In the essay about mascara and deportment classes, how often and for how long did the deportment teacher come to the school?

Extract to read -
# # # #
A woman prepares for life

I am having trouble with mascara
these days.  Not that I wear much
of it but it’s harder to see these days to put it on.  I’d need a magnifying glass to be able to see my eyelashes well enough and I only have two hands.  So I tend to apply mascara by touch, and make a mess of it along the way.  
All my life my mother told me my eyes, my eyebrows and ear lobes were
my greatest asset.  Therefore, I’ve tended to dress
mine up. My eyes with a touch of mascara, my ears with earrings but my
eye brows I leave alone. 
The other day I was horrified when
one of my daughters made an appointment to have her eyebrows plucked.
            ‘Let
them be,’ I said.  ‘They’re lovely
as they are.’  But no, she insisted
they were like Frida Kahlo’s.   My
daughter takes after her father in her colouring and hair.  Women pluck their eyebrows all the
time, my daughter tells me.  For
some it’s necessary. 
This reminds me of the day another of
my daughters gave me a voucher as a Christmas present  to have my eye lashes
coloured.  Even now it seems a
ridiculous idea, but at the time I went along with it in the hope that I might
then be able to forgo the mascara.  
For half an hour I sat in a hairdressing salon with strange bits of
protective covering around my eyes while the dye did its job.  Afterwards, I could scarcely see the difference.  It had been a wasteful plea to my
vanity. 
I have grown increasingly weary
with the stuff of dressing up for the world.  
When I was young I loved spending hours thinking about what
I might wear, laying it out before hand and then showering, putting on
my mascara and eye liner and finally dressing.
Earlier, because I was a slob at school, or
so I believed: shabby clothes, dirty shoes, untidy hair; but also a worthy
student, ‘from a poor family’,  the nuns gave me free access to a series of
classes conducted at my school through the Elly Lukas deportment school.  
Once a week for eight weeks a woman whom I shall call  Miss Bright
came from the Elly Lukas deportment school to take us through our paces.  We were in fourth form, the equivalent
now of year ten, all of us aged between fifteen and sixteen years.  
The expectation was that most of us
would soon be out in the work force preparing our lives for that big moment
when we met and fell in love with the man of our desires and would soon be
married.
Miss Bright taught us how to dab
nail polish onto a stocking to catch a run before it ran too far.  She taught us how to wash
our stockings separately in hand made lingerie bags, and how to lay out our
clothes every evening before bed in anticipation of the next day.
# # # #
Dataset excerpts -
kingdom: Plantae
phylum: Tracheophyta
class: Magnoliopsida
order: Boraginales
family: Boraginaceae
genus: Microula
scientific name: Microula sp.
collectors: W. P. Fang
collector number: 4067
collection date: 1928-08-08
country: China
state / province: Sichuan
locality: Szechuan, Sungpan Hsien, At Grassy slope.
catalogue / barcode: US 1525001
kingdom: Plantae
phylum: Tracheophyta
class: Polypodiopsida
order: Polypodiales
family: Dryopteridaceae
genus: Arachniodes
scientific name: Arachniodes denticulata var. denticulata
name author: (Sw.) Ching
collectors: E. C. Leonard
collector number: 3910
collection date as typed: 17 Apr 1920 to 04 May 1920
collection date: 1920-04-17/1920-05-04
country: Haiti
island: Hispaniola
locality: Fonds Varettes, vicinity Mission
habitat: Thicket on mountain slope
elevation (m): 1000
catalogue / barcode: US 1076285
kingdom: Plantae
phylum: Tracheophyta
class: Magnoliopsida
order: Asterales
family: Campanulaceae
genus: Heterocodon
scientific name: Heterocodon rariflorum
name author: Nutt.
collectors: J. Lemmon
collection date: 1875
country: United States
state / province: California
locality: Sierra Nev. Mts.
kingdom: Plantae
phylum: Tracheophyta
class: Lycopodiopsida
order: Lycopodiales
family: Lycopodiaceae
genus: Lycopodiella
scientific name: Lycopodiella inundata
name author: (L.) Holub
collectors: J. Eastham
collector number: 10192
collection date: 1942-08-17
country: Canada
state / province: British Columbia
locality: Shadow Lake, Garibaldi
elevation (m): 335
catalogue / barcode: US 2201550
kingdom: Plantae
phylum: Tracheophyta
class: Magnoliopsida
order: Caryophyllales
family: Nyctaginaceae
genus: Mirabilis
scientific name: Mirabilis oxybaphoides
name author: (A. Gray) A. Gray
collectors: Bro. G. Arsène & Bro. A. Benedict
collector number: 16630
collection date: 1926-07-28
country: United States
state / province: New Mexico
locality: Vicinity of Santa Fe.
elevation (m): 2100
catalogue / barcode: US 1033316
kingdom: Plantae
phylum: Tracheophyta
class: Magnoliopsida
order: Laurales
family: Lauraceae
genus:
# # # #
Response to this task - Once a week for eight weeks.